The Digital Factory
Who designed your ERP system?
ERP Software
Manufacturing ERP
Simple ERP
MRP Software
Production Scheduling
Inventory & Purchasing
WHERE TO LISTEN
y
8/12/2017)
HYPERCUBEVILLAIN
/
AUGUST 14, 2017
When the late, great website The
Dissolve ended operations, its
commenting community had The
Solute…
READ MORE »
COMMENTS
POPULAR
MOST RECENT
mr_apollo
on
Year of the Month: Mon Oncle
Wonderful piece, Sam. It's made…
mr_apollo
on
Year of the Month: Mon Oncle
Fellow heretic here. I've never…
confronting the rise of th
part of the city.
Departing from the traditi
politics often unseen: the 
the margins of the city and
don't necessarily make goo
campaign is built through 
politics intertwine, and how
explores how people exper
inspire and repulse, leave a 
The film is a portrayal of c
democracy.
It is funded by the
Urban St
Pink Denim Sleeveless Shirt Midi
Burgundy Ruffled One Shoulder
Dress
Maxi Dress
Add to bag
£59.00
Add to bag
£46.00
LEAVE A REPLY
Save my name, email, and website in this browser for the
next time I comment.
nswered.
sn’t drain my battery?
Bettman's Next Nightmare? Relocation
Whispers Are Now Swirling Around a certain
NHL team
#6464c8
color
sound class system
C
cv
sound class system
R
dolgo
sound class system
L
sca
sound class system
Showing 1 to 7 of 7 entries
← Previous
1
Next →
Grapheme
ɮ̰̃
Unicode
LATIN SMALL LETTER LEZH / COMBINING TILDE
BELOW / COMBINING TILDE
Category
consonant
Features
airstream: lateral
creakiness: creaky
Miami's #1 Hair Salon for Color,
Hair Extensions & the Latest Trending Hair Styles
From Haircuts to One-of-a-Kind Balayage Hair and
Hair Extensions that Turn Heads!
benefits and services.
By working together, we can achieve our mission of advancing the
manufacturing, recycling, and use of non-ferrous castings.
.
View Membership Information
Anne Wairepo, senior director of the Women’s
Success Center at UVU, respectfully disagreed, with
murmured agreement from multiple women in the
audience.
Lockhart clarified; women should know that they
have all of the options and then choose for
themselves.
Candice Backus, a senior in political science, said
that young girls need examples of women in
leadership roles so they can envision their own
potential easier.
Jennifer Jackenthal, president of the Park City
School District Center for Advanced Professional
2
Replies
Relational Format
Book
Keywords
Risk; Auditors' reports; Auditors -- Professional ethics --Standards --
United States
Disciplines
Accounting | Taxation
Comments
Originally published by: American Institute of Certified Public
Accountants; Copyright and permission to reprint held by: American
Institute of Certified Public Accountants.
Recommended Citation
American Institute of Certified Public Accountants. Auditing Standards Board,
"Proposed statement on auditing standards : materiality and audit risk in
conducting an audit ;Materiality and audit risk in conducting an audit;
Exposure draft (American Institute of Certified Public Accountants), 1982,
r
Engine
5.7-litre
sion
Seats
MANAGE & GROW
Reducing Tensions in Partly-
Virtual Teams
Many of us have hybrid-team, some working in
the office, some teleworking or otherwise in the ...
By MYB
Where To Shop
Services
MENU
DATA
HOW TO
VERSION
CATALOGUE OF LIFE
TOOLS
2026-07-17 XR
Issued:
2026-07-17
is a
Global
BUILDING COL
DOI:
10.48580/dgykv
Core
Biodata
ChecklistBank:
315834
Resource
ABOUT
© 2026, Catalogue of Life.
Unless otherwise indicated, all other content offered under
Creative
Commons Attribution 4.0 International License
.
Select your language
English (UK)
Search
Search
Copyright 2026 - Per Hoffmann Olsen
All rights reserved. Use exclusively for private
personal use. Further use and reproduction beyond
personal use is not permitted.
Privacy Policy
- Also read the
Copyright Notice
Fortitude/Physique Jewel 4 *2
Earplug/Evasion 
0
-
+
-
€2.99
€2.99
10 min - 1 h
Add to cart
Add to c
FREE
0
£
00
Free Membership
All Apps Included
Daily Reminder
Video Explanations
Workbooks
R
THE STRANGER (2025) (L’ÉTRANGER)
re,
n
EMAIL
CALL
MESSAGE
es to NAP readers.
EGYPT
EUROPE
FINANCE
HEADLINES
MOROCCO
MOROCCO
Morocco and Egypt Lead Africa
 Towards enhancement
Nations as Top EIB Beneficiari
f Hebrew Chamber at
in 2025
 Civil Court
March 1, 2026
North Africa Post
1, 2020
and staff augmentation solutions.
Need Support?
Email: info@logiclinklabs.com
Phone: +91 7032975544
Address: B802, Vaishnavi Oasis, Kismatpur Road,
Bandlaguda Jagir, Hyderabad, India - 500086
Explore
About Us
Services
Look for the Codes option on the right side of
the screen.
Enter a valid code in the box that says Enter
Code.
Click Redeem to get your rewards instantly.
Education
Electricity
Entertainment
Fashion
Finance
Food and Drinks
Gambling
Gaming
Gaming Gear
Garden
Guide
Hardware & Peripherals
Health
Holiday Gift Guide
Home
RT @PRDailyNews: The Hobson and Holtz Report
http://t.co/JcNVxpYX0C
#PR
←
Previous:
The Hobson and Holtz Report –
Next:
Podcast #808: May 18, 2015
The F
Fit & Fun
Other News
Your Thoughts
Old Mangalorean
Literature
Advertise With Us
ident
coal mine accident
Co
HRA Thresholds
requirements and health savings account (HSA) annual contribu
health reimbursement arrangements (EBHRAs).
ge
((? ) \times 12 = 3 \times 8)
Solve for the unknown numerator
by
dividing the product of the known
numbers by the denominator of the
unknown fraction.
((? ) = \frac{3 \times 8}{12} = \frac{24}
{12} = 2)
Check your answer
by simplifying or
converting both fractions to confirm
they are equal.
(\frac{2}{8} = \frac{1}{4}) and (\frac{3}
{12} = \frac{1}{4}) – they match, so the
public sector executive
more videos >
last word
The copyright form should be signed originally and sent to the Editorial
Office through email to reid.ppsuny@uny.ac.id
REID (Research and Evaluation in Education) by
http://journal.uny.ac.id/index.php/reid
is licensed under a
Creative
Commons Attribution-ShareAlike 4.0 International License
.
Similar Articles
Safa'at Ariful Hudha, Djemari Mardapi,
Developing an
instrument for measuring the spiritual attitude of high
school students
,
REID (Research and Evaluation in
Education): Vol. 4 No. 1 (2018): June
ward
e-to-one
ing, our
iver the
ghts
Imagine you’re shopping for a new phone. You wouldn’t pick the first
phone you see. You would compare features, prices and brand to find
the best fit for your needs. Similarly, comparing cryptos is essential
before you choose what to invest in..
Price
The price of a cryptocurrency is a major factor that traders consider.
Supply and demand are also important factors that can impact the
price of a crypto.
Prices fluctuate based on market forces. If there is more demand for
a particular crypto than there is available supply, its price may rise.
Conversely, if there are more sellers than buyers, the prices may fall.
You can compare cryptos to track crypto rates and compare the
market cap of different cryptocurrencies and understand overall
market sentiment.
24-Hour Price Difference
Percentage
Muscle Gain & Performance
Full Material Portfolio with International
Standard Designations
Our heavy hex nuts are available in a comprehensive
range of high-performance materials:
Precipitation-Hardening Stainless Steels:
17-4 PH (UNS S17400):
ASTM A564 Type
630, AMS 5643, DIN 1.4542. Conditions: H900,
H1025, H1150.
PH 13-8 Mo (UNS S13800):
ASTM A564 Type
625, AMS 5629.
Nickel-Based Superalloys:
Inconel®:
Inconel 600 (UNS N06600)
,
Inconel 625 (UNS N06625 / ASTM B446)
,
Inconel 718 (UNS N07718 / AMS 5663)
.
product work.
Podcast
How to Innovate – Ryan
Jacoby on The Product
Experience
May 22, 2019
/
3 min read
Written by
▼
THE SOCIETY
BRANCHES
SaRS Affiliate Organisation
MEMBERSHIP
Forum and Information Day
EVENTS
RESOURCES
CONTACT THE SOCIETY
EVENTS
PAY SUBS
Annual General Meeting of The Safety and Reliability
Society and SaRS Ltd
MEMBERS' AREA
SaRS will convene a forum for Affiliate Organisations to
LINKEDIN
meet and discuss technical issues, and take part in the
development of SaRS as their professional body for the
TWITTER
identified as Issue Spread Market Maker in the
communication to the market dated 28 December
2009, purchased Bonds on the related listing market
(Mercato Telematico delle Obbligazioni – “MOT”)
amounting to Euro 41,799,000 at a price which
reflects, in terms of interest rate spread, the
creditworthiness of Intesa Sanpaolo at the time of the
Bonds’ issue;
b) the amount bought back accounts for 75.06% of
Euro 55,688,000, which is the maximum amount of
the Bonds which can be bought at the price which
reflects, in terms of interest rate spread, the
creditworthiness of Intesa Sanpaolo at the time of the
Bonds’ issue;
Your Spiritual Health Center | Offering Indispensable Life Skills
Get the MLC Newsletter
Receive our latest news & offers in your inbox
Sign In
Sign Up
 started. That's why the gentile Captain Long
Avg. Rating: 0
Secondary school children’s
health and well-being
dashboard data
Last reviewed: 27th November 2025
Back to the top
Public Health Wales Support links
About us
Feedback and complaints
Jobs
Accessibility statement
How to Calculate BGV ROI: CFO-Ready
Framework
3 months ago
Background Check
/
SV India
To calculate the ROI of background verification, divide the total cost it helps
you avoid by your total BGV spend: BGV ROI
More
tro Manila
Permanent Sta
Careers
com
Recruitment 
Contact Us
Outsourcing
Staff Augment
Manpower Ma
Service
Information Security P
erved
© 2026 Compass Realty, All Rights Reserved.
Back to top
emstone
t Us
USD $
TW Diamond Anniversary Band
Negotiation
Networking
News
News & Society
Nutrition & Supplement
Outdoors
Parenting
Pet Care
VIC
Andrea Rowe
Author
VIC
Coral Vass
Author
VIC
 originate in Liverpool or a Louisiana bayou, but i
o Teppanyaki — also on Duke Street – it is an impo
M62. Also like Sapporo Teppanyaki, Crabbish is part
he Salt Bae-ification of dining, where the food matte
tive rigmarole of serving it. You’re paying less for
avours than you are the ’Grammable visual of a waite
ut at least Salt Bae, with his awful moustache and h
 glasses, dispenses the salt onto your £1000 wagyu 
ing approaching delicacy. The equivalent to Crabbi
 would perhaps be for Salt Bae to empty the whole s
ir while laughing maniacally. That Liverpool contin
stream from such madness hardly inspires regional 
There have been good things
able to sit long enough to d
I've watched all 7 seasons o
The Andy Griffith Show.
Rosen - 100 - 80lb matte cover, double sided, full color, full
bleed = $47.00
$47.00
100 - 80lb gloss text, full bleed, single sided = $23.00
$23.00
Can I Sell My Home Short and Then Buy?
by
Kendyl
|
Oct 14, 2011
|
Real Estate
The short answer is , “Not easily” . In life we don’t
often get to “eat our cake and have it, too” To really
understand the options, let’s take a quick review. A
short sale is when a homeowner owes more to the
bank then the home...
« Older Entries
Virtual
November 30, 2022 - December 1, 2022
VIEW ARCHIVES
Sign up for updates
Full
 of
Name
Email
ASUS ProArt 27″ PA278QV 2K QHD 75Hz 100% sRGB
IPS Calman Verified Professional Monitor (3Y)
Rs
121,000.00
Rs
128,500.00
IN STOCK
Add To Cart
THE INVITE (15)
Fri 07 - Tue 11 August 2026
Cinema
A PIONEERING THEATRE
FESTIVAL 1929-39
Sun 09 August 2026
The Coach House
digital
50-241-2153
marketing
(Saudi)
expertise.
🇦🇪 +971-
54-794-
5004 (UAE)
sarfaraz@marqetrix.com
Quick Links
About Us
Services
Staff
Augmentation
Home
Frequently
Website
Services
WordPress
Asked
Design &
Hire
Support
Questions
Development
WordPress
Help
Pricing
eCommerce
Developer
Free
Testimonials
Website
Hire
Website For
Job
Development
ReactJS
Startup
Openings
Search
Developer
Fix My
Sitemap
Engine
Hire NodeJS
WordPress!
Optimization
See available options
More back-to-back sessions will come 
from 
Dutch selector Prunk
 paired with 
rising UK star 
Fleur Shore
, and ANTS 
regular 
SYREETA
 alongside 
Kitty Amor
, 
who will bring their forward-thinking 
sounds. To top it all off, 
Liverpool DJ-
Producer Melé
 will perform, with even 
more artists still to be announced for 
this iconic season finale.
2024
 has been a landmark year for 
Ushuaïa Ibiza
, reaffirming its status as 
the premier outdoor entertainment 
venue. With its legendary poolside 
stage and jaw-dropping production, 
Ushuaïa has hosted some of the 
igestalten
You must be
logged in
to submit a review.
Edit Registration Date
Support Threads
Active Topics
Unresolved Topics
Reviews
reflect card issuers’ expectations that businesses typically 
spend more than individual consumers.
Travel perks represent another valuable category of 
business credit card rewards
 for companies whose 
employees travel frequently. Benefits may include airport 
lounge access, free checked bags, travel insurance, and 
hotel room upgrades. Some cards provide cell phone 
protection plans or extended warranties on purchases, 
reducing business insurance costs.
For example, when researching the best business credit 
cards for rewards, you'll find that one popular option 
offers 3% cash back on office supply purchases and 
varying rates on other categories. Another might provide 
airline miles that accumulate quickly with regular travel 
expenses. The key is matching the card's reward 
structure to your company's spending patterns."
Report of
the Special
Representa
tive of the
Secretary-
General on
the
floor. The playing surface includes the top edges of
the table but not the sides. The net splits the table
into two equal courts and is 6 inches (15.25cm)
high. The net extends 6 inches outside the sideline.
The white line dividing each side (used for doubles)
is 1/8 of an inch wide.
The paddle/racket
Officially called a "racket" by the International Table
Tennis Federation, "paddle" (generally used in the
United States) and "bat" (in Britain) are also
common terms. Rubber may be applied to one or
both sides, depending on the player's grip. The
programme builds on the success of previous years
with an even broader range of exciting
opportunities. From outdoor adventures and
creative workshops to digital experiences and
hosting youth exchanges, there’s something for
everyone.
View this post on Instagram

◆ **INSTRUCTION**:
Reproduce word for word the material above, starting with the line that has "Back to the top" and stopping after the line that has "The Andy Griffith Show.".

◆ **WRITTEN ANSWER**:
Back to the top
Public Health Wales Support links
About us
Feedback and complaints
Jobs
Accessibility statement
How to Calculate BGV ROI: CFO-Ready
Framework
3 months ago
Background Check
/
SV India
To calculate the ROI of background verification, divide the total cost it helps
you avoid by your total BGV spend: BGV ROI
More
tro Manila
Permanent Sta
Careers
com
Recruitment 
Contact Us
Outsourcing
Staff Augment
Manpower Ma
Service
Information Security P
erved
© 2026 Compass Realty, All Rights Reserved.
Back to top
emstone
t Us
USD $
TW Diamond Anniversary Band
Negotiation
Networking
News
News & Society
Nutrition & Supplement
Outdoors
Parenting
Pet Care
VIC
Andrea Rowe
Author
VIC
Coral Vass
Author
VIC
 originate in Liverpool or a Louisiana bayou, but i
o Teppanyaki — also on Duke Street – it is an impo
M62. Also like Sapporo Teppanyaki, Crabbish is part
he Salt Bae-ification of dining, where the food matte
tive rigmarole of serving it. You’re paying less for
avours than you are the ’Grammable visual of a waite
ut at least Salt Bae, with his awful moustache and h
 glasses, dispenses the salt onto your £1000 wagyu 
ing approaching delicacy. The equivalent to Crabbi
 would perhaps be for Salt Bae to empty the whole s
ir while laughing maniacally. That Liverpool contin
stream from such madness hardly inspires regional 
There have been good things
able to sit long enough to d
I've watched all 7 seasons o
The Andy Griffith Show.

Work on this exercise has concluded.